The only sane course of action is to leave that environment.

7 comments:

Alessandro Machi said...

My theory about being nice, or respectful on the internet is that primarily women were forced to not use their real names when posting so they could avoid harassment related to work, social and their local community.

Whereas men more often would use their real names.

The third player in this game were primarily the men (but some women as well) who were able to take their creepy bathroom etchings and transplant them to other human beings in a directed yet anonymous fashion via social media.

The result in my opinion was an abyss of complementary comments or praise for pretty much anything. that was generated politically, unless people were of the exact same ilk.

Now flower in bots and what a mess we have. I can recall years ago finding thread after thread with hostile anti Clinton comments and NO ONE to respond back, except me.

I agree, being nice and considerate is important.

Joseph Cannon said...

"I agree, being nice and considerate is important."

Oh YEAH? Well, SCREW YOU!!!!

Just kidding, Alessandro.

Seriously, I recall as well the dark days of 2008, when every liberal blog, large or tiny, was inundated with auto-generated ClintonHate. The same message would appear on various blogs, posted under different names.

It belatedly dawned on me that we weren't dealing with people. This was mechanized. The message: If you support Hillary, stay off the internet.

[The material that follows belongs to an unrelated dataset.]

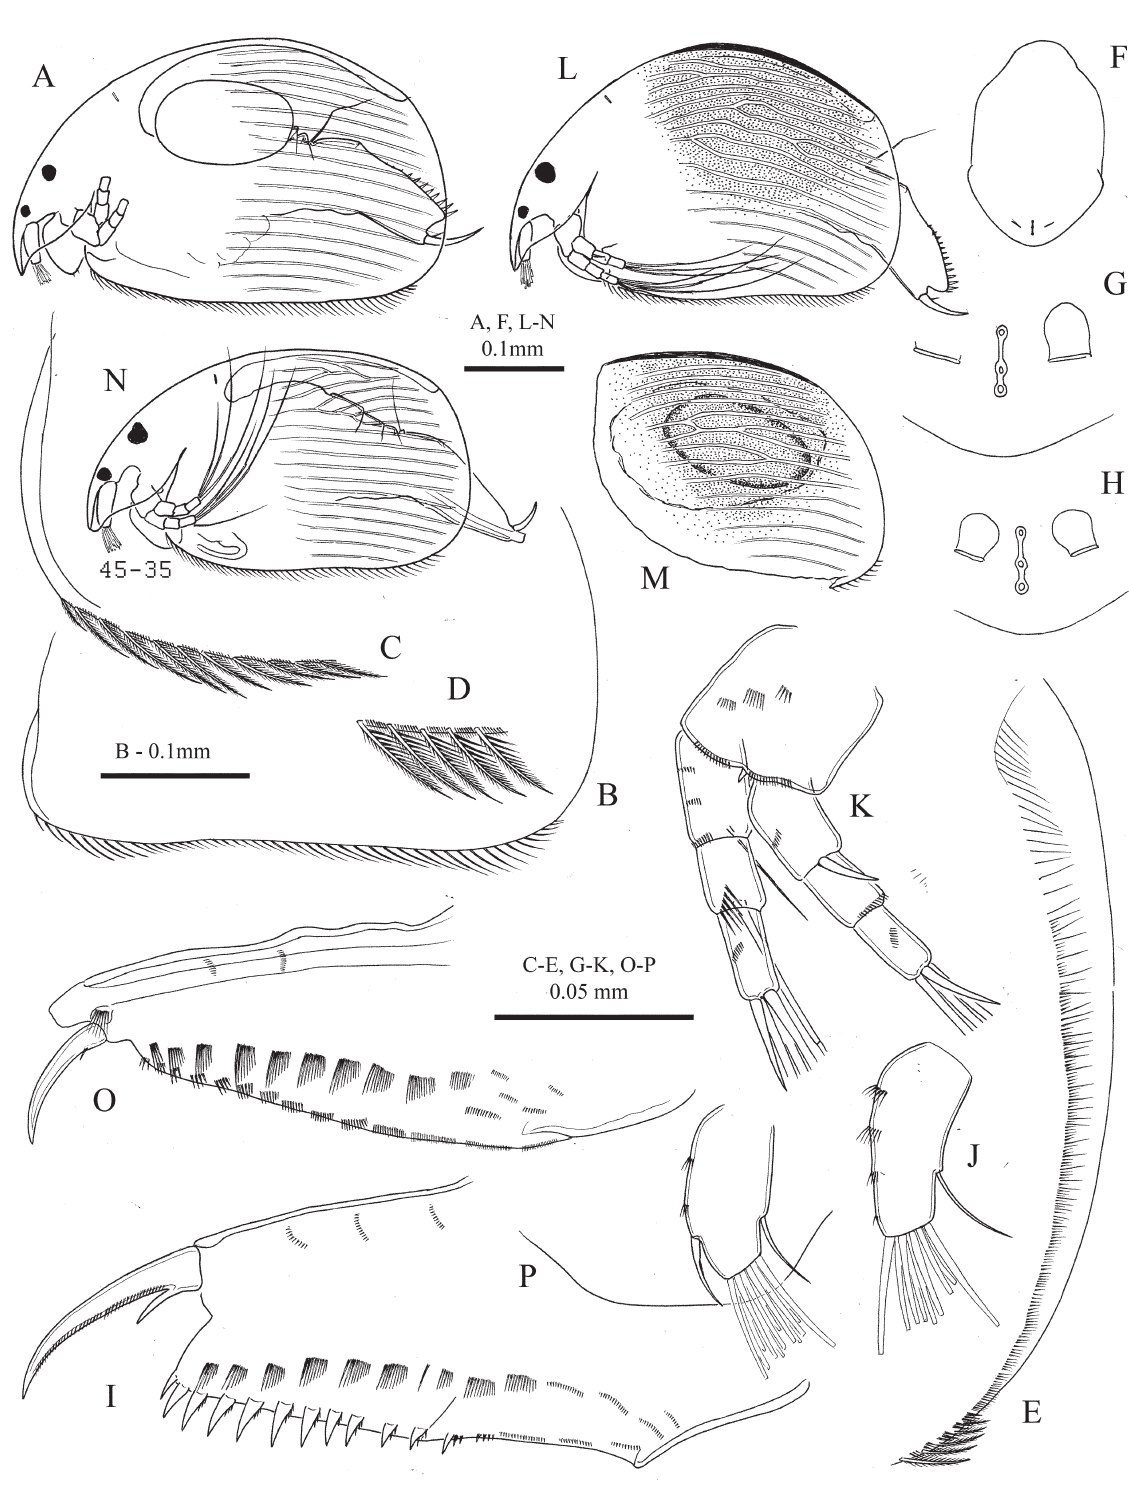
Fig. 1. Flavalona costata (Sars, 1862) comb. nov., Randsfjorden Lake, Norway. A–K . Parthenogenetic ♀. A . Lateral view. B . Ventral margin of valves. C . Anterior setae of valves. D . Posterior setae of valves. E . Posteroventral corner and posterior margin of valves. F . Head shield. G–H . Head pores. I . Postabdomen. J . Antennule. K . Antenna. L . Ephippial ♀. M . Ephippium. N–P . ♂. N . Lateral view. O . Postabdomen. P . Antennule and outline of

Later, I learned that David Axelrod pioneered the use of bots for political purposes.

alibe said...

I always said that Obama’s attacks on Hillary were the same attacks that Trump used on her. Trolls, bots, Russians, robots, god only knows what or who else. I think the Russians helping Trump was NOT their first rodeo in a big time election. Just saying....... never mentioned but my antenna makes me suspicious.

Mr Mike said...

Russians aren't so much innovators as imitators, I suspect they studied the media ratfuckery on Al Gore then whoever did the trolling on daily kos and other media platforms against Hillary 2008 and tweaked it.

Anonymous said...

The question is why the Clintons never learned to adapt. Using the same dinosaur tactics they used in 2008 is puzzling.

Alessandro Machi said...

The Clintons never did adapt. The Clinton Foundation has over 2000 paid employees all making modest salaries. They must have been instructed to not post online defending the Clintons to avoid having the Clinton Foundation be accused of shilling for Hillary Clinton.

The Clinton hate has now solidified. Easily 40% of the population thinks the Clintons are bad people. The youtube videos, even if untrue, expands the damage year after year.

Ivory Bill Woodpecker said...

On witnessing the power of the right-wing propaganda machine, I begin to understand why leftists in what was once called "the Third World" are tempted to exercise authoritarian control of the media when they manage to gain power.